= Reading text =
Segment Open

I didn’t know what to say to that. My childhood with Dad in Alaska was one dead thing after another: spawning salmon on the riverbank, caribou skulls on the tundra, geese aging on a line in the garage at home. We were hunting or fishing or butchering or filleting all the time, to store food to eat.

“What I mean is,” Dad said, “Death. . . it’s just such a big thing for a little boy.” His voice was low, almost a whisper, and the look on his face was unmistakable—fear.

Suddenly I understood, as I should have from the beginning. About eight years ago, Dad was diagnosed with a terminal heart condition. His heart began to rapidly fail. He is not someone who talks very much about feelings. Neither am I. We talked about his dying a number of times. But occasionally I just slipped into denial and “forgot.”

One summer, I was out for a visit, and we went for a hike in the mountains. I had just given birth to Henry. I was walking really slowly. But still Dad kept falling behind. Worse, he kept sitting down and taking breaks.

“Hurry it up,” I said. “Stop lazing around.”

He just smiled at me, breathing a little too hard. “I can’t.” My father had never said “I can’t” in his whole life. I didn’t know what to do except try not to weep and embarrass him.

From then on, I was careful to walk behind Dad. Or to suggest other things besides hiking or even walking—easy-on-the-heart things like playing cards. But he got sicker, too sick to participate in what seemed to be a promising clinical surgical trial, which would have involved inserting a pacemaker into his heart to help it “remember” how to beat. So he did something a little desperate: he used his retirement savings to pay for his own pacemaker. And, to our surprise, to the doctor’s surprise, it worked—almost immediately. In a few months, his heart was functioning at a normal level.

There in the kitchen, he took the pale, scrawny ducks out of my hands and placed them in the sink. He rinsed them, whistling a little.

“You’re better,” I said, way too loudly, way too suddenly. Dad looked up at me—embarrassed by my leap of logic, or grateful? I couldn’t tell.

 

That night, Henry helped me with another of my old childhood chores: building the fire in the living room fireplace. I showed him how to build a cabin out of kindling, how to manage the draft by layering open spaces between the logs. He insisted on blowing on the coals, long past any need for extra air.

“Henry?” I said. “What were you afraid of, out in the woods?”

Segment Closed

= What is needed =
Transcribe the passage about the narrator's father, starting with "He just smiled" and going on through "a normal level.".

= Data for analysis =
Segment Open

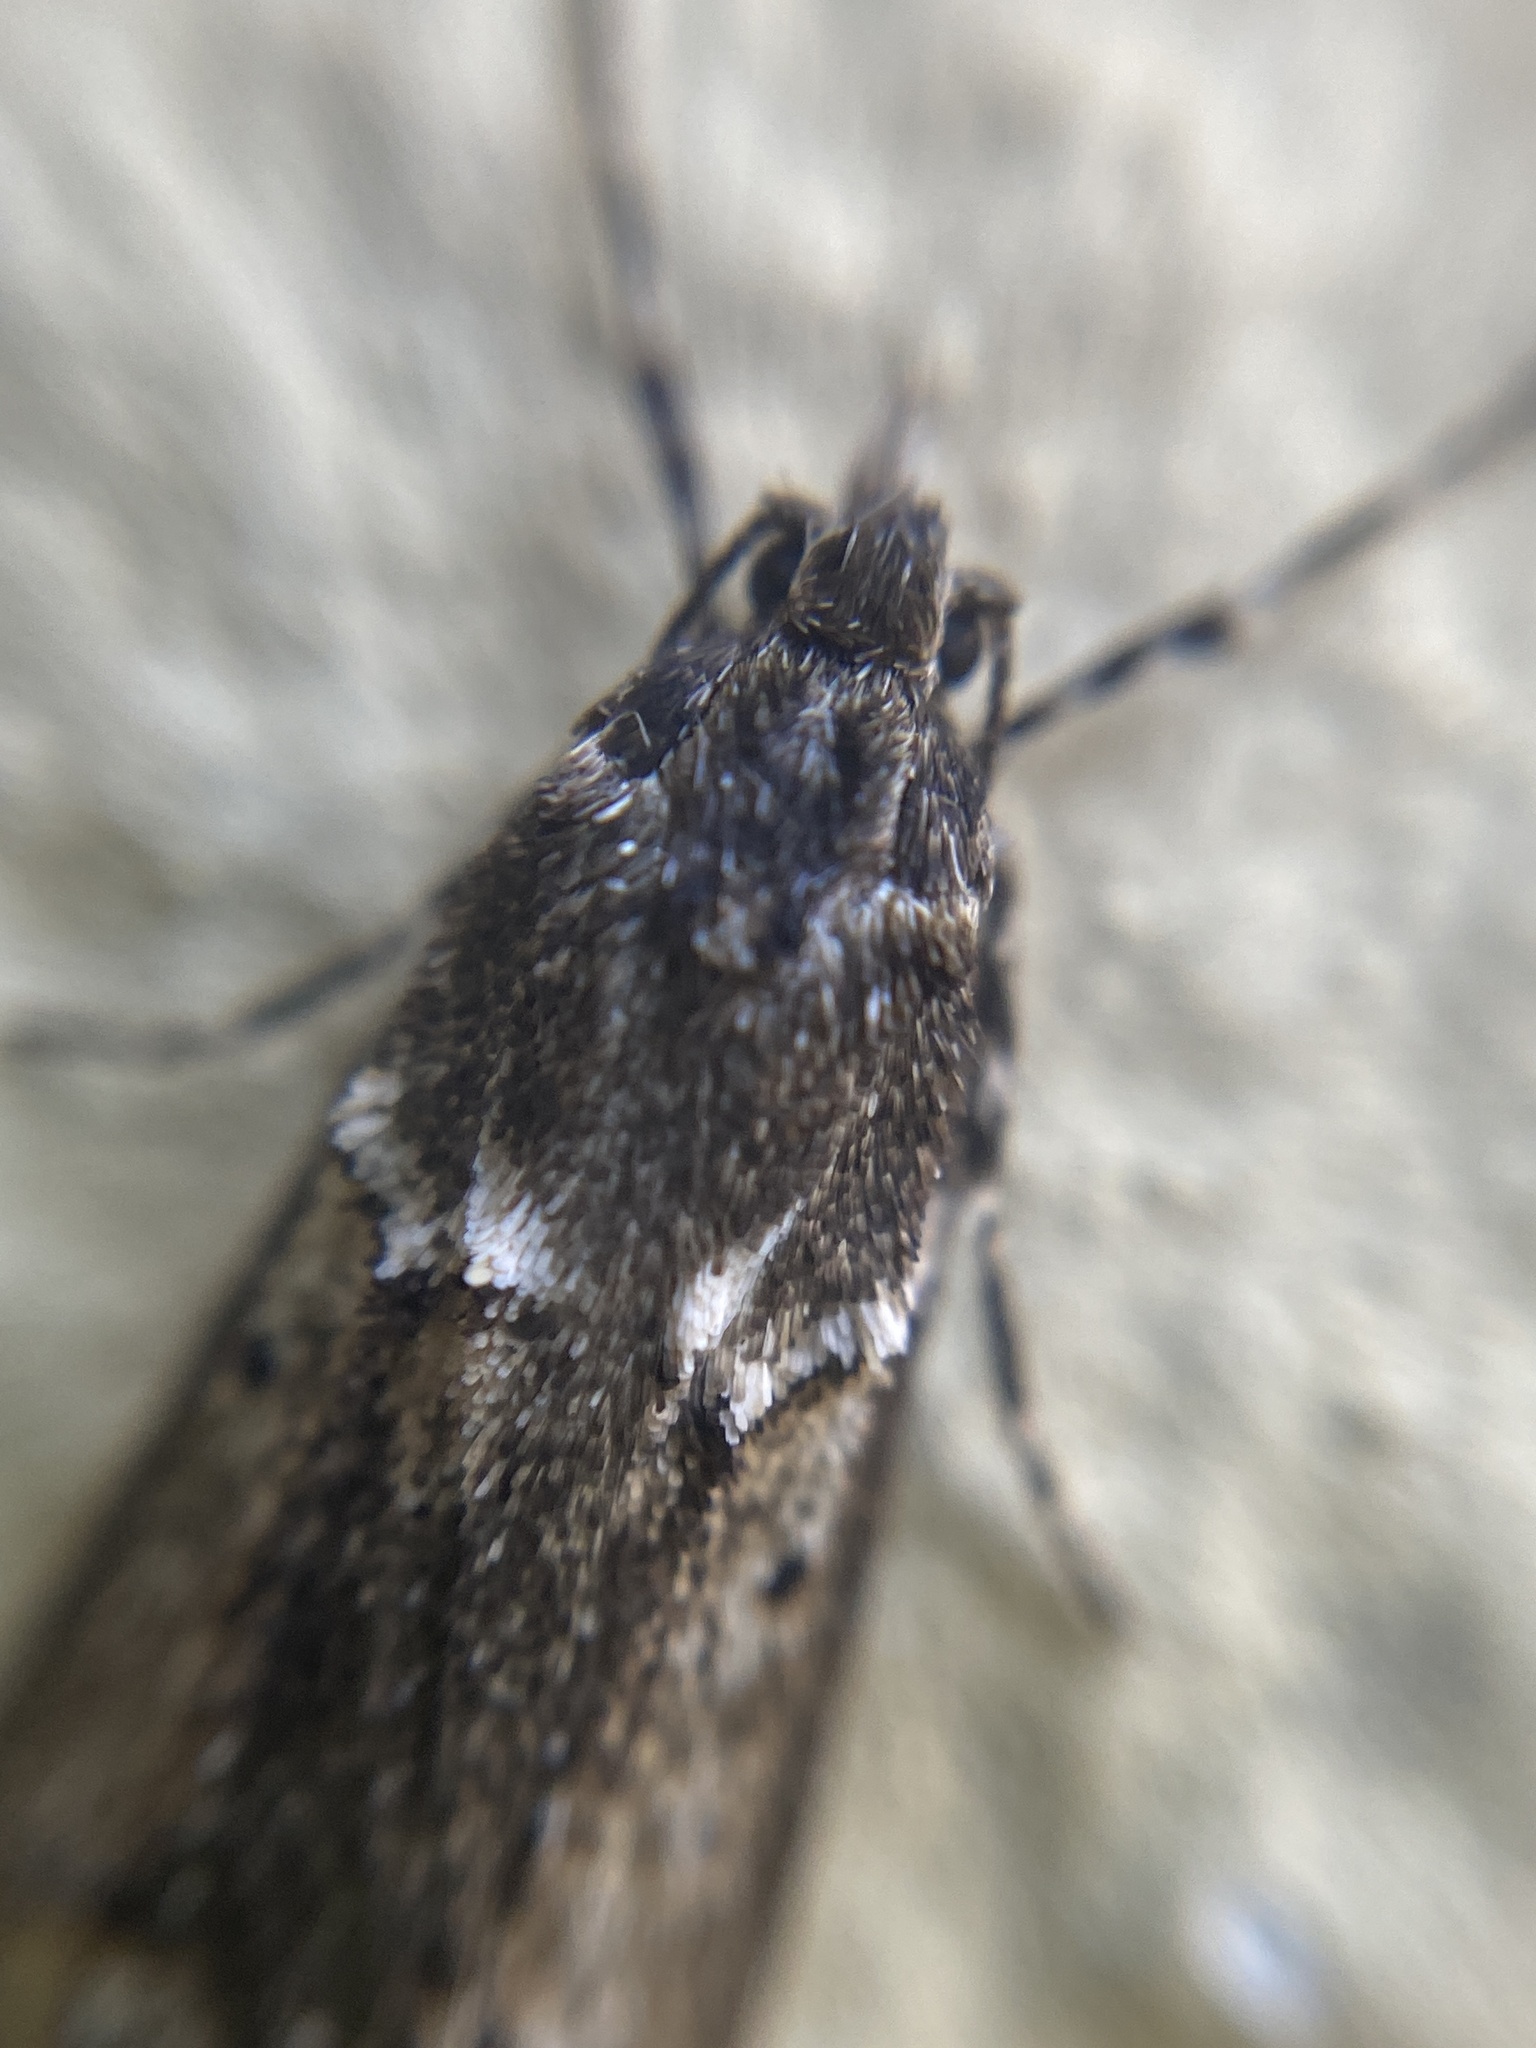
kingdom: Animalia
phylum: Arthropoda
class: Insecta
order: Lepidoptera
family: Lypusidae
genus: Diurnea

Segment Closed
Segment Open

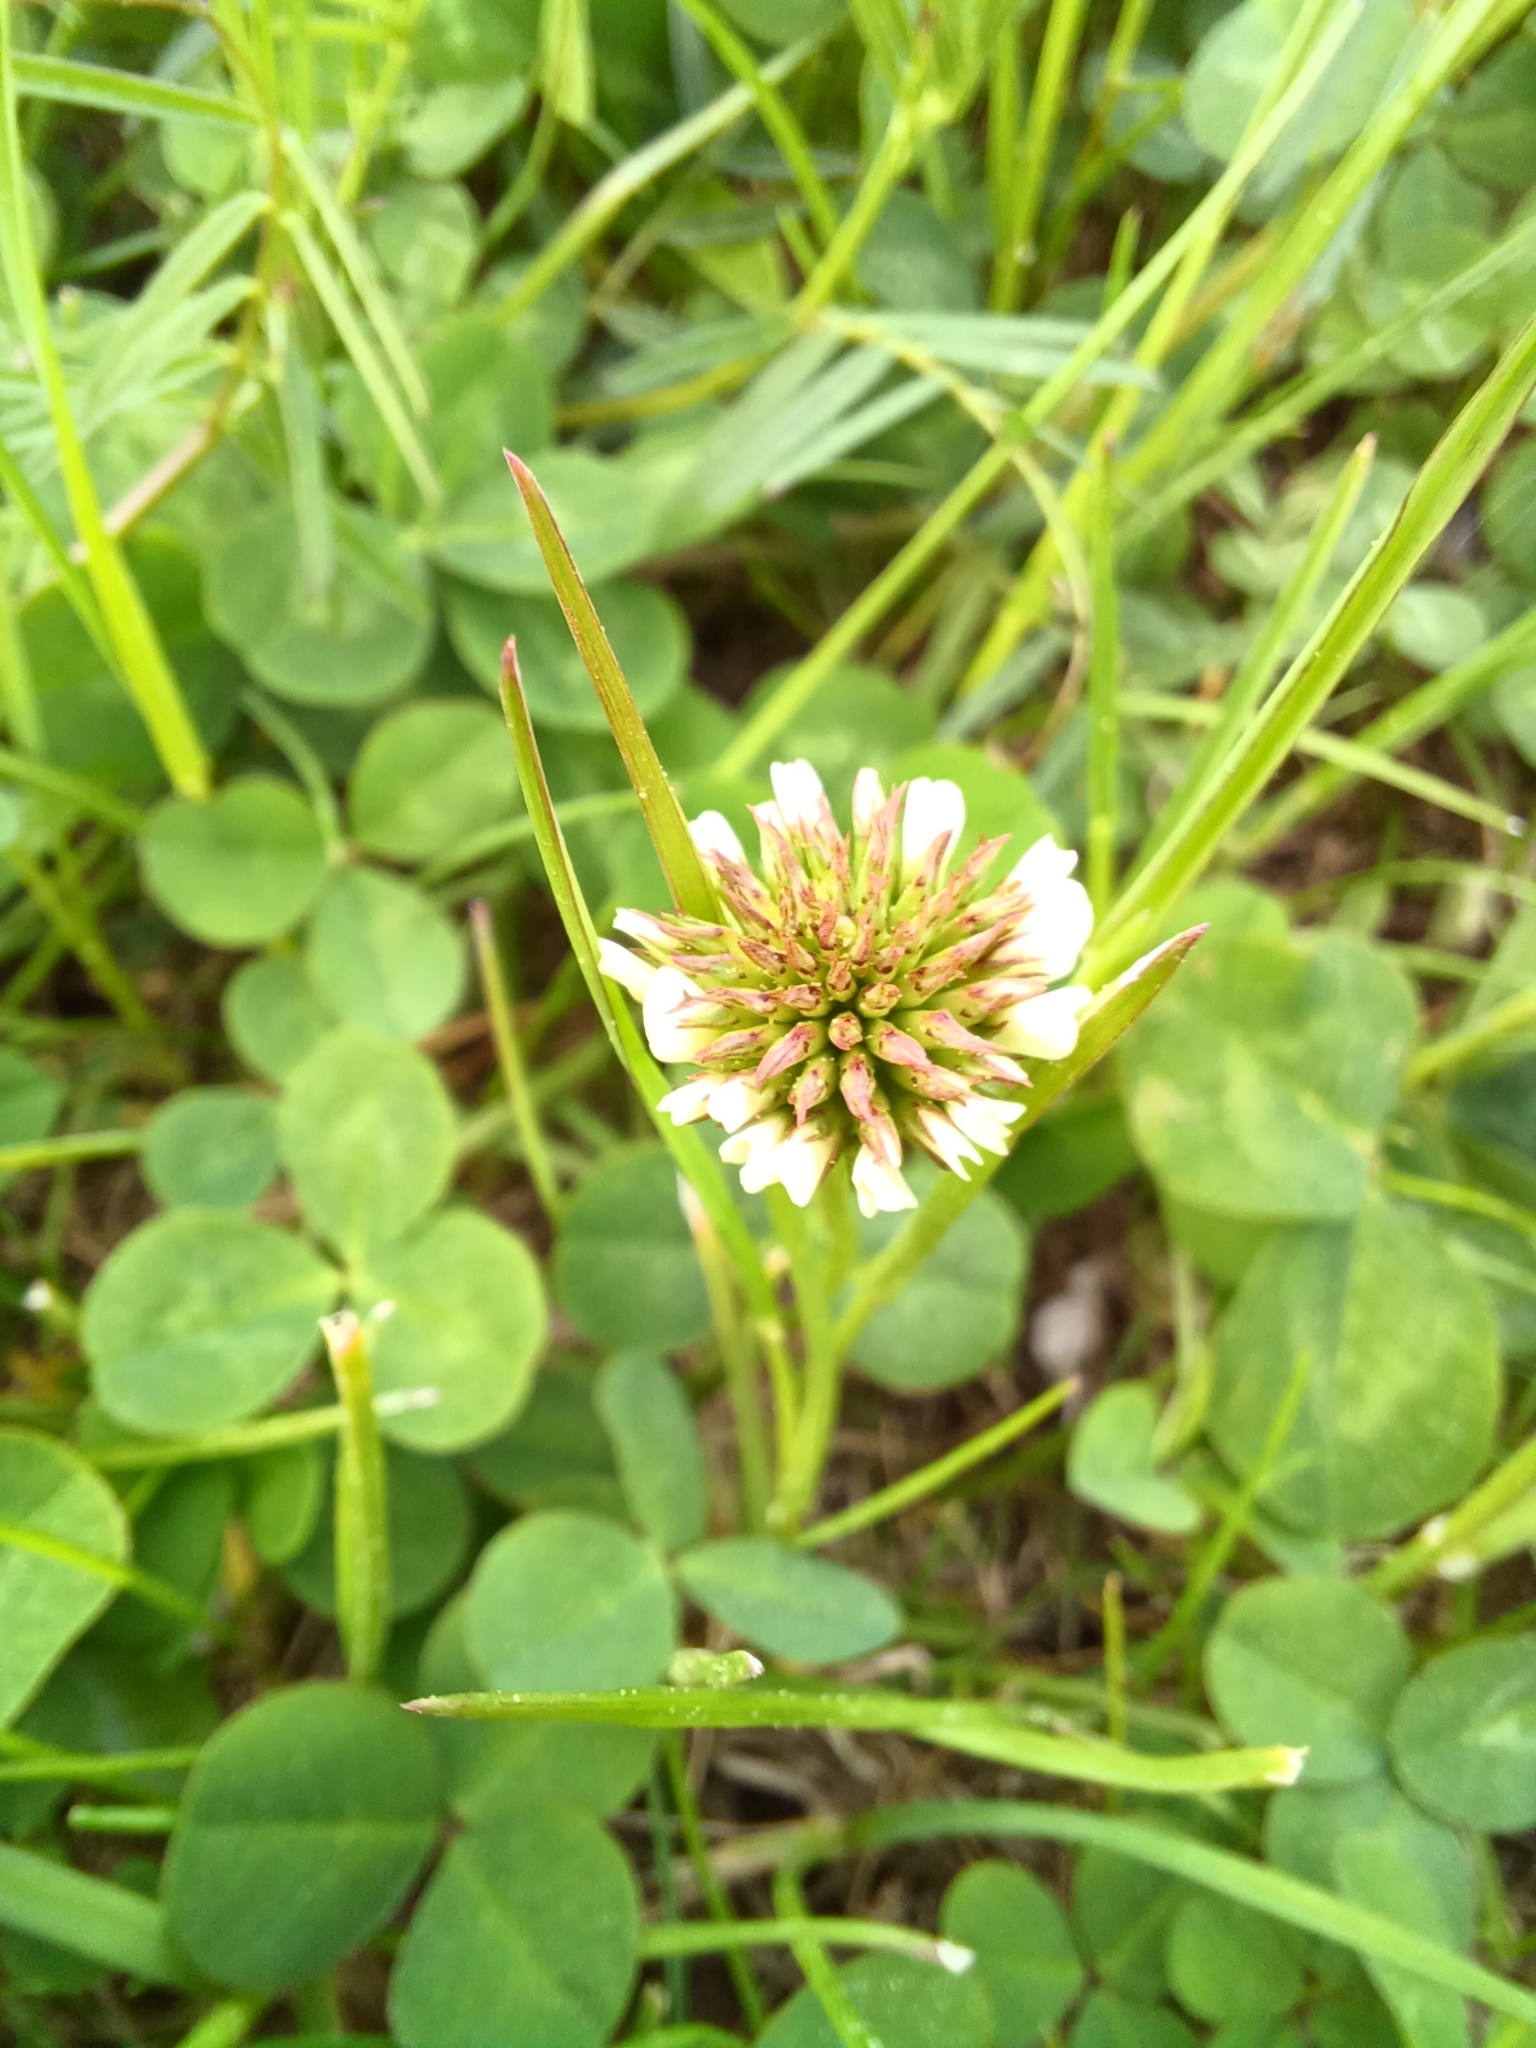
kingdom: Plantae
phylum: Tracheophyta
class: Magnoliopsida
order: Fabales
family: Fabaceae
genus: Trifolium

Segment Closed

= Problem solution =
He just smiled at me, breathing a little too hard. “I can’t.” My father had never said “I can’t” in his whole life. I didn’t know what to do except try not to weep and embarrass him.

From then on, I was careful to walk behind Dad. Or to suggest other things besides hiking or even walking—easy-on-the-heart things like playing cards. But he got sicker, too sick to participate in what seemed to be a promising clinical surgical trial, which would have involved inserting a pacemaker into his heart to help it “remember” how to beat. So he did something a little desperate: he used his retirement savings to pay for his own pacemaker. And, to our surprise, to the doctor’s surprise, it worked—almost immediately. In a few months, his heart was functioning at a normal level.